I've come across this sort of exercises a few times now and I always feel so unsure about how to solve them. This is one example:
Determine the density function of $X + Y$ if $X$ and $Y$ are i.i.d random variables in $[-1,1]$.
This is my solution so far:
$f_X(x) = -\frac{1}{2}$ for $x$ that belongs to $[-1,1],$ $f_Y(y) = -\frac{1}{2}$ for $y$ that belongs to $[-1,1]$
$P(X+Y \leq u) = \int_{-\infty}^{\infty} \int_{-\infty}^{\infty} f_X(x) f_Y(y) dxdy \Rightarrow$
$f_{X+Y}(u) = \int_{-\infty}^{\infty} f_X(u-y) f_Y(y) dy $
$X + Y$ belongs to $[-2, 2]$
Now, after this, I'm lost. I don't know what the limits of the integral should be, and this is where I always have problems when doing this kind of exercise. The solution manual says to put it as $\int_{u-1}^{1} \frac{1}{4} dy$, I don't "see" it.
Your equation $P(X+Y \leq u) = \int_{-\infty}^{\infty} \int_{-\infty}^{\infty} f_X(x) f_Y(y) dxdy $ is wrong. The integral must be done inside an area that depends on $u$, where $X+Y\le u$ holds (pink region in the graphic)
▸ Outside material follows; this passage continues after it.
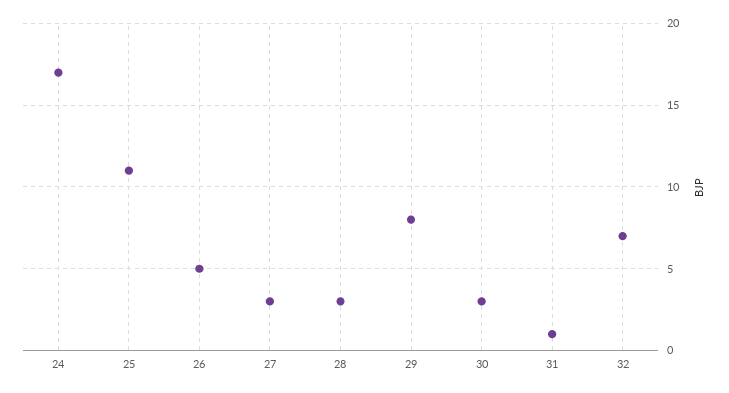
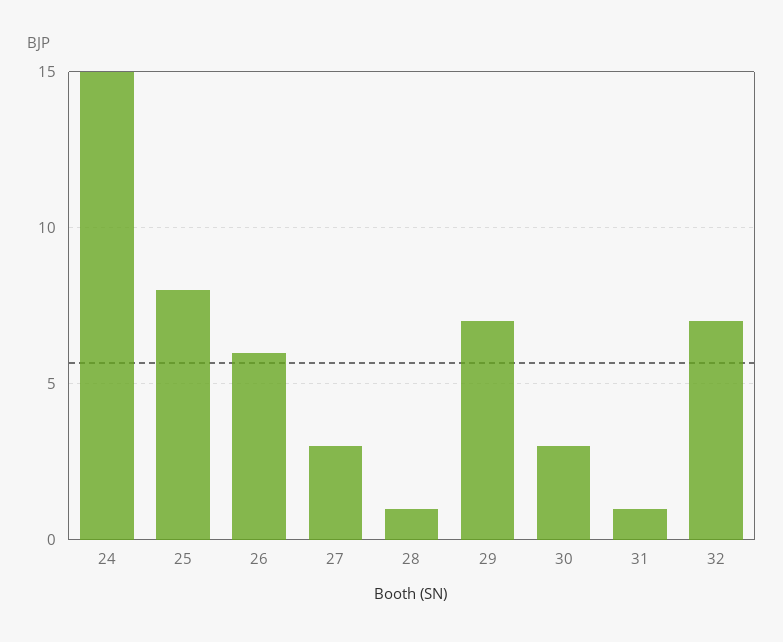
24: 17 -> 15
25: 11 -> 8
26: 5 -> 6
28: 3 -> 1
29: 8 -> 7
In the range $0<u<1$ it's a little easier to compute the complementary probability (green zone). The integral is
$$P(X+Y \ge u)=\int_{Green} f_{X,Y}(x,y) dx dy = \int_{Green} \frac 12 \frac 12dx dy = \frac14 Area_{Green}=\frac14 \frac{(2-u)^2}{2}$$
I think you can go on from here.